Et ce n’est pas encore fini. Le plus rageant en effet est de voir ces mêmes et indécrottables abonnés à l’inter flétrir avec le plus de virulence toute démarche visant à canaliser au mieux (et non l’espace d’une élection) ce qui reste encore de sollicitude étrangère pour notre pays. Tel est l’objet de cette conférence internationale sur le Liban à laquelle appelle inlassablement le patriarche des maronites, dans l’espoir de voir les puissances nous assister dans la reconstitution d’un pacte national mis à mal par des décennies de mal-gouvernance, et garantir ensuite la pérennité de la formule magique. Qui donc s’en étrangle d’indignation, invoquant la libre décision des Libanais ? En tête des contestataires, un Hezbollah revendiquant haut et clair son inféodation politique, spirituelle, militaire et financière à l’Iran.

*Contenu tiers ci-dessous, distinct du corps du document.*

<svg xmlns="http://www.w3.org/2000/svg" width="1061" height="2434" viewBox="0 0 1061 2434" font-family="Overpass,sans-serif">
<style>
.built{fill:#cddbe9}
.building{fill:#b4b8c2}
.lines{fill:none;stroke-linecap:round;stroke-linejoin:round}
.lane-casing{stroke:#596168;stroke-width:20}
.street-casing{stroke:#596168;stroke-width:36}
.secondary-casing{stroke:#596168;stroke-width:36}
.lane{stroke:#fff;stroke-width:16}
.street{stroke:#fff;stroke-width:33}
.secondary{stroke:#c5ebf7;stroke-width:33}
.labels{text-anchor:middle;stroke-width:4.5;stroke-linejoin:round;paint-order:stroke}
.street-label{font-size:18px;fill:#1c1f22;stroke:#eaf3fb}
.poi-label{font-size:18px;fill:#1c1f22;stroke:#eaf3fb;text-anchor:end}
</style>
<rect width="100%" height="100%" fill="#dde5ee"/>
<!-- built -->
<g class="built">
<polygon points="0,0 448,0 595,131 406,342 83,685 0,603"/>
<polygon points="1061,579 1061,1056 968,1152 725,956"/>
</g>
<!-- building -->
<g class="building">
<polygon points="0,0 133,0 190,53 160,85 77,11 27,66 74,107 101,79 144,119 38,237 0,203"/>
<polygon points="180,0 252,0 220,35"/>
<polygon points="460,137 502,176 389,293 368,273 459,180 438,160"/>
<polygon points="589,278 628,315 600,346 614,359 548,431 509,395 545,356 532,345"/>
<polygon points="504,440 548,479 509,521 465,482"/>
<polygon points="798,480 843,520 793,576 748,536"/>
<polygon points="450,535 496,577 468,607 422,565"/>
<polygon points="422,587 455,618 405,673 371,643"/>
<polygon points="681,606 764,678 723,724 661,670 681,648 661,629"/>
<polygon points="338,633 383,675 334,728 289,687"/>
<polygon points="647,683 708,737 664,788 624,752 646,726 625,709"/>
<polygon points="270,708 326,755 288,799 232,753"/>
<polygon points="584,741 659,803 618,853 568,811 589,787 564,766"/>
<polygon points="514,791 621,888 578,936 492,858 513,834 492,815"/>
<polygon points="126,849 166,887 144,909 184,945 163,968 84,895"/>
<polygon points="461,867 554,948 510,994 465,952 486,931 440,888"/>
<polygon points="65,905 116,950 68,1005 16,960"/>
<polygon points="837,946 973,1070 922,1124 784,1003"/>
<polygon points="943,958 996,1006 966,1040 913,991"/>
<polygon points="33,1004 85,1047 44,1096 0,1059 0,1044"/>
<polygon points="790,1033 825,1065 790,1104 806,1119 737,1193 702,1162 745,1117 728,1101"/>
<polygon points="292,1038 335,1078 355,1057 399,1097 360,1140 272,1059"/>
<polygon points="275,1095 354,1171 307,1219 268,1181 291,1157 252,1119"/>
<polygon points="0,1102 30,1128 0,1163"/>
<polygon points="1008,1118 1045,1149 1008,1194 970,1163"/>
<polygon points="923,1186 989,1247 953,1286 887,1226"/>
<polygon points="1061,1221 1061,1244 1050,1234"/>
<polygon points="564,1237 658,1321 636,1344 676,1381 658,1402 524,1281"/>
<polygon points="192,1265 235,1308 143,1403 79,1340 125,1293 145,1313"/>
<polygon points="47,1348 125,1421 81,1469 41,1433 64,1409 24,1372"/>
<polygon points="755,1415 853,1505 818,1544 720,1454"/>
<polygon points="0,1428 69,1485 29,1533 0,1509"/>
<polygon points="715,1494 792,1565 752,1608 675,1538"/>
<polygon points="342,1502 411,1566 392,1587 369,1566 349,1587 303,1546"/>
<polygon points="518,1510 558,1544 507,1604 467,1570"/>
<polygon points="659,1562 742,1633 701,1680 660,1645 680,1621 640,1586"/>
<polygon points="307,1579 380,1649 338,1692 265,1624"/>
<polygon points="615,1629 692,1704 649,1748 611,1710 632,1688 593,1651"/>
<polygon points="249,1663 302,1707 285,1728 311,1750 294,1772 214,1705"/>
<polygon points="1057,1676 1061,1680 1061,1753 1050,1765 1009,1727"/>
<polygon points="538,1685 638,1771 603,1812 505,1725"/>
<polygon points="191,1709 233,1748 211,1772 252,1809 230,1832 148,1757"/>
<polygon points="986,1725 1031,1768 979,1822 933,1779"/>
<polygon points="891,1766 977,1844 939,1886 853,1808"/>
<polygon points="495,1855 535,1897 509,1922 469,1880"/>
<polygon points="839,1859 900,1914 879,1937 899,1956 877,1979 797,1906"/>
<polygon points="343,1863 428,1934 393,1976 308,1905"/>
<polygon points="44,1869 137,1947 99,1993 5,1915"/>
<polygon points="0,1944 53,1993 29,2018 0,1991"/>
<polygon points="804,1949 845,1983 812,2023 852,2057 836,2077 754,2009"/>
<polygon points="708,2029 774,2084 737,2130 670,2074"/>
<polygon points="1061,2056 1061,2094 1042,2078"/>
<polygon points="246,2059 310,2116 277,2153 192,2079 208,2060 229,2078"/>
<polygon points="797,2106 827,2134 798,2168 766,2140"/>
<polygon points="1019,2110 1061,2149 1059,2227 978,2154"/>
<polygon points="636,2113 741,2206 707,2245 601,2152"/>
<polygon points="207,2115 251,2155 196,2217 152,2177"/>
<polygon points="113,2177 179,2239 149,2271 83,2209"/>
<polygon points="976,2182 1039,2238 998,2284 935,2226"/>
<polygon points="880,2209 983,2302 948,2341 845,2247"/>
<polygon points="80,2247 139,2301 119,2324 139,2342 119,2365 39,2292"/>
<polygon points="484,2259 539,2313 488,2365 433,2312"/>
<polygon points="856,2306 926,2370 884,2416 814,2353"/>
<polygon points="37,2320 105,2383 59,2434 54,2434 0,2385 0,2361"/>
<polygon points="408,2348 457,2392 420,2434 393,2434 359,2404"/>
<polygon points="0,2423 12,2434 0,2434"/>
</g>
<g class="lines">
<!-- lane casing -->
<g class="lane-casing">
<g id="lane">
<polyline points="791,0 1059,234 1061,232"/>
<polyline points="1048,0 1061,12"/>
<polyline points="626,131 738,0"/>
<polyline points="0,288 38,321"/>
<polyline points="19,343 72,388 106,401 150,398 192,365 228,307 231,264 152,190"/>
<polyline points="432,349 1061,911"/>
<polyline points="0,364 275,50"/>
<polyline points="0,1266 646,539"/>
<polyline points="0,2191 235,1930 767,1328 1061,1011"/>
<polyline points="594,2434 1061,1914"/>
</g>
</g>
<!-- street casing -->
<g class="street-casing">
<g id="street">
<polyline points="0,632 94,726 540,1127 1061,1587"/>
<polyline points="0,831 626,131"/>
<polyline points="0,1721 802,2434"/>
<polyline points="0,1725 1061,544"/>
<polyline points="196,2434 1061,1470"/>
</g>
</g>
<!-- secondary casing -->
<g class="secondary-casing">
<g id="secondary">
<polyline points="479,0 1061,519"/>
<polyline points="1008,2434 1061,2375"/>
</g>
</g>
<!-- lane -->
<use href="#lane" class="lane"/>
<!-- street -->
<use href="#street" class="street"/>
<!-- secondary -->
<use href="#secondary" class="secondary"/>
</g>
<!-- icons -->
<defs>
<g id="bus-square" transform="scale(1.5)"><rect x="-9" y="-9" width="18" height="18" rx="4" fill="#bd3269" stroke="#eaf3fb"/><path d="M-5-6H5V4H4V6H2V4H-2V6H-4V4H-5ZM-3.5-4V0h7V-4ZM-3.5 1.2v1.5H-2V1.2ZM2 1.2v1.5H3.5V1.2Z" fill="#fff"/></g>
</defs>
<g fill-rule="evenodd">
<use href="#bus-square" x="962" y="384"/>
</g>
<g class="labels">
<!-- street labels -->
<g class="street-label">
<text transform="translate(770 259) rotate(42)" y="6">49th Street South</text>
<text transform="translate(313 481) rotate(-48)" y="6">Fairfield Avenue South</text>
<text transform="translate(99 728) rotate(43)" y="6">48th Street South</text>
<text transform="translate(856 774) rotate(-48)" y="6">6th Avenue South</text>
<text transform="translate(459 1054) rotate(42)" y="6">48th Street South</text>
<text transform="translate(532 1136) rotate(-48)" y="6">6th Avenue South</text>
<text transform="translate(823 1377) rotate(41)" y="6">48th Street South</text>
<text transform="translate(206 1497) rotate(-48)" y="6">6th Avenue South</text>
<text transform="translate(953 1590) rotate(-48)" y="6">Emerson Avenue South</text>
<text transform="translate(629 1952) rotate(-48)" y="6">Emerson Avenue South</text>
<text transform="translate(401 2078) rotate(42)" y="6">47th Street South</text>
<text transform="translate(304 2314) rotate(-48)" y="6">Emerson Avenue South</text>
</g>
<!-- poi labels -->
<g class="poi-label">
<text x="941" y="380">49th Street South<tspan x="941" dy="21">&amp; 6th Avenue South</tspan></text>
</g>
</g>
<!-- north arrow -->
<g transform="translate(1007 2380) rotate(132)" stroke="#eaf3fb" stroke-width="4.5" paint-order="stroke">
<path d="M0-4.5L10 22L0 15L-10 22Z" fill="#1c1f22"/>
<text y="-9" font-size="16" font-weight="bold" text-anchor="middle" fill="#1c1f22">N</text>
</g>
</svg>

Du pain et des jeux : trop occupés à piller le Trésor et à se tirer dans les pattes, nos dirigeants auront dédaigné la recette de pouvoir que prisaient les empereurs de la Rome antique. Ils nous auront dénié et l’un et l’autre. Privés de ressources essentielles et maintenant de Mondial en direct, il ne reste plus aux Libanais que le déprimant spectacle d’une mêlée sans arbitre et où s’agitent partis, milices, communautés, puissances d’argent, trafiquants et accapareurs. D’une échauffourée où aucun carton rouge ne vient jamais sanctionner même les plus scandaleux des coups bas.

Issa Goraieb
igor@lorientlejour.com

Ça ne risque pas d’arriver tous les jours, mais il faut bien reconnaître aux responsables le tact, la décence dont ils viennent inopinément de faire preuve en excluant toute cérémonie, parade et autres flonflons officiels, pour le 22 novembre, fête de l’Indépendance. Les piliers de la vacillante république ont ainsi jugé par trop malséant et politiquement incorrect de s’en aller...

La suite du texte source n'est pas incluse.